A: No, TOPMed uses minimac3.

Q: It’s interesting that the minimum quota cost for a submission is 500. Is this to encourage users to batch their submissions to minimize the backend infrastructure costs to operate/provide the service?

A: This is to keep things fair with cost for all users - jobs that are fewer than 500 samples cost the same to run as jobs that are 500 samples. The service wants to provide cost-efficient analysis for users that will enable the most amount of samples to be imputed. Users can still provide inputs with fewer than 500 samples in a job, but they will be “billed” from their quota as if that job ran on 500 samples.

Q: Does the user need to have Terra Billing set up for their Terra account? Or is basic registration sufficient to use the imputation service?

A: Users do not need a Terra Billing account to use the AoU-AnVIL imputation service. The team is developing a way for users to be able to provide their own method to pay for the imputation service if they wish to exceed the 2500 sample quota. This method would be outside of the Terra billing mechanisms.

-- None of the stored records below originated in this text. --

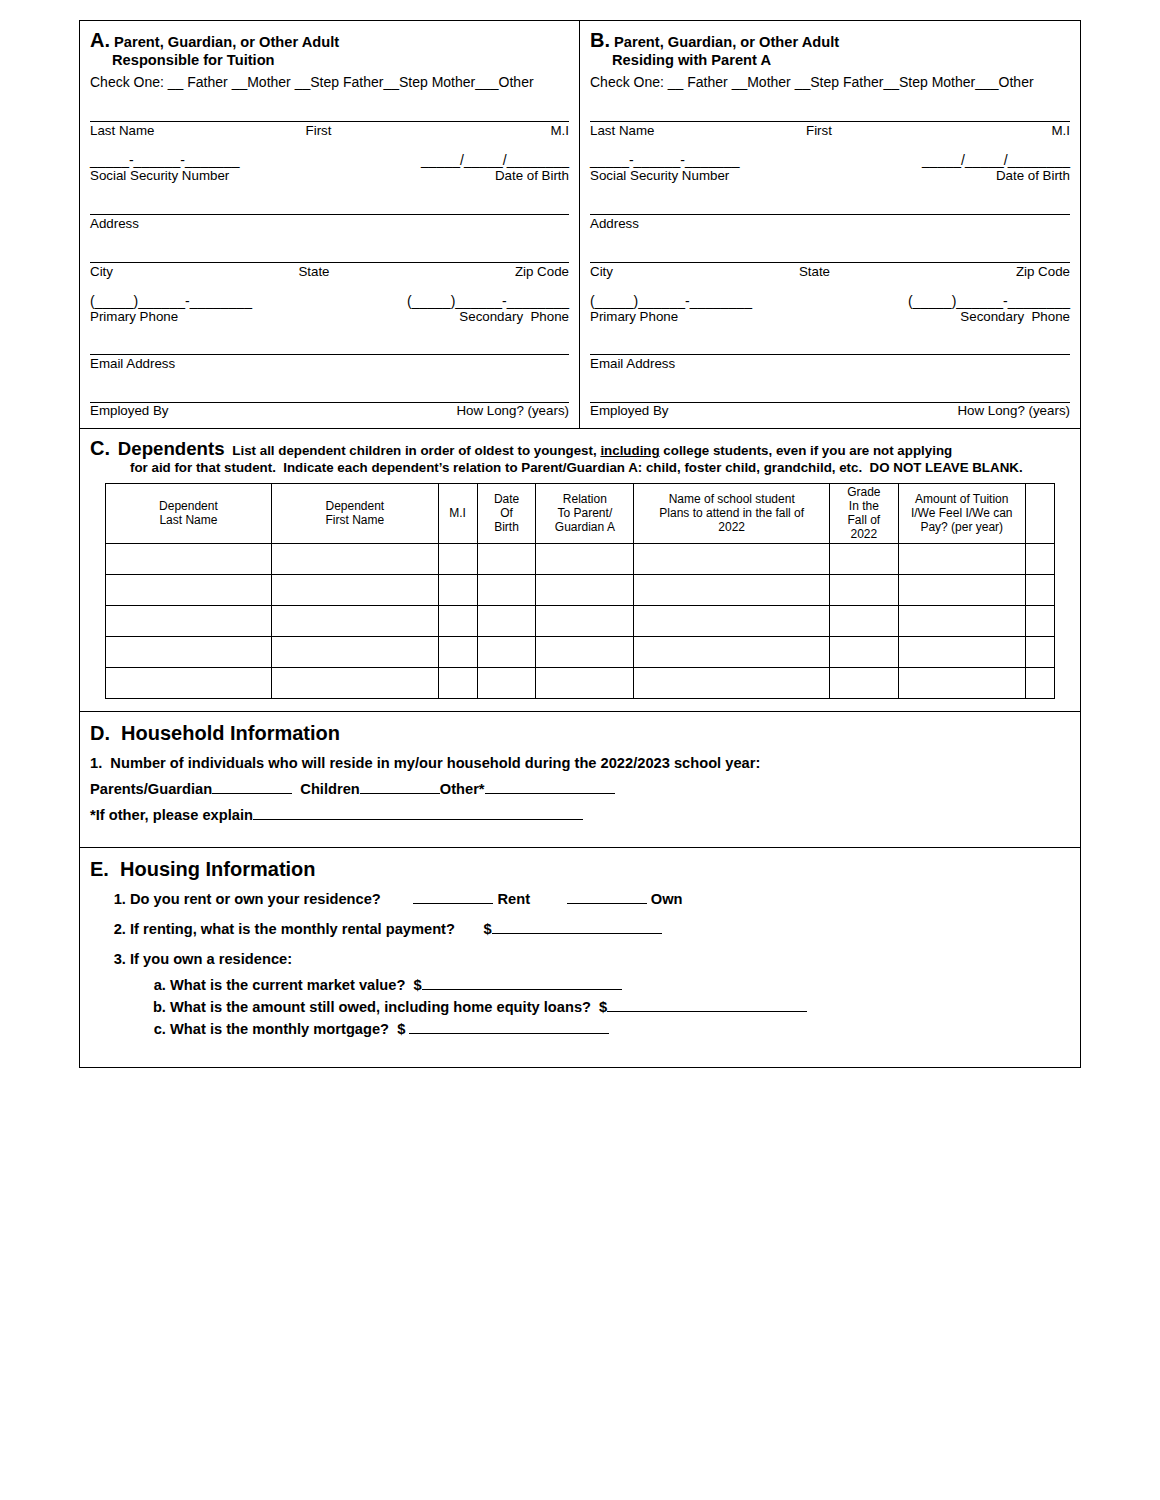A. Parent, Guardian, or Other Adult
Responsible for Tuition
Check One: __ Father __Mother __Step Father__Step Mother___Other
Last Name First M.I
_____-______-_______ _____/_____/________
Social Security Number Date of Birth
Address
City State Zip Code
(_____)______-________ (_____)______-________
Primary Phone Secondary Phone
Email Address
Employed By How Long? (years)
B. Parent, Guardian, or Other Adult
Residing with Parent A
Check One: __ Father __Mother __Step Father__Step Mother___Other
Last Name First M.I
_____-______-_______ _____/_____/________
Social Security Number Date of Birth
Address
City State Zip Code
(_____)______-________ (_____)______-________
Primary Phone Secondary Phone
Email Address
Employed By How Long? (years)
C. Dependents List all dependent children in order of oldest to youngest, including college students, even if you are not applying
for aid for that student. Indicate each dependent’s relation to Parent/Guardian A: child, foster child, grandchild, etc. DO NOT LEAVE BLANK.
| Dependent Last Name | Dependent First Name | M.I | Date Of Birth | Relation To Parent/ Guardian A | Name of school student Plans to attend in the fall of 2022 | Grade In the Fall of 2022 | Amount of Tuition I/We Feel I/We can Pay? (per year) | |
| --- | --- | --- | --- | --- | --- | --- | --- | --- |
D. Household Information
1. Number of individuals who will reside in my/our household during the 2022/2023 school year:
Parents/Guardian Children Other*
*If other, please explain
E. Housing Information
Do you rent or own your residence? Rent Own
If renting, what is the monthly rental payment? $
If you own a residence:
What is the current market value? $
What is the amount still owed, including home equity loans? $
What is the monthly mortgage? $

Q: Do you have estimates for average run times? Like 1 hour, 1 day, 1 week, etc. assuming no errors?

A: Based on testing, running 1,000 samples or fewer takes less than a day typically. Running >10,000 samples take 2-3 days, as the most time-costly aspect of this is the indexing at the end. Currently there are no issues with queuing jobs that users submit, as the timing is largely number based on the number of samples that a user provides.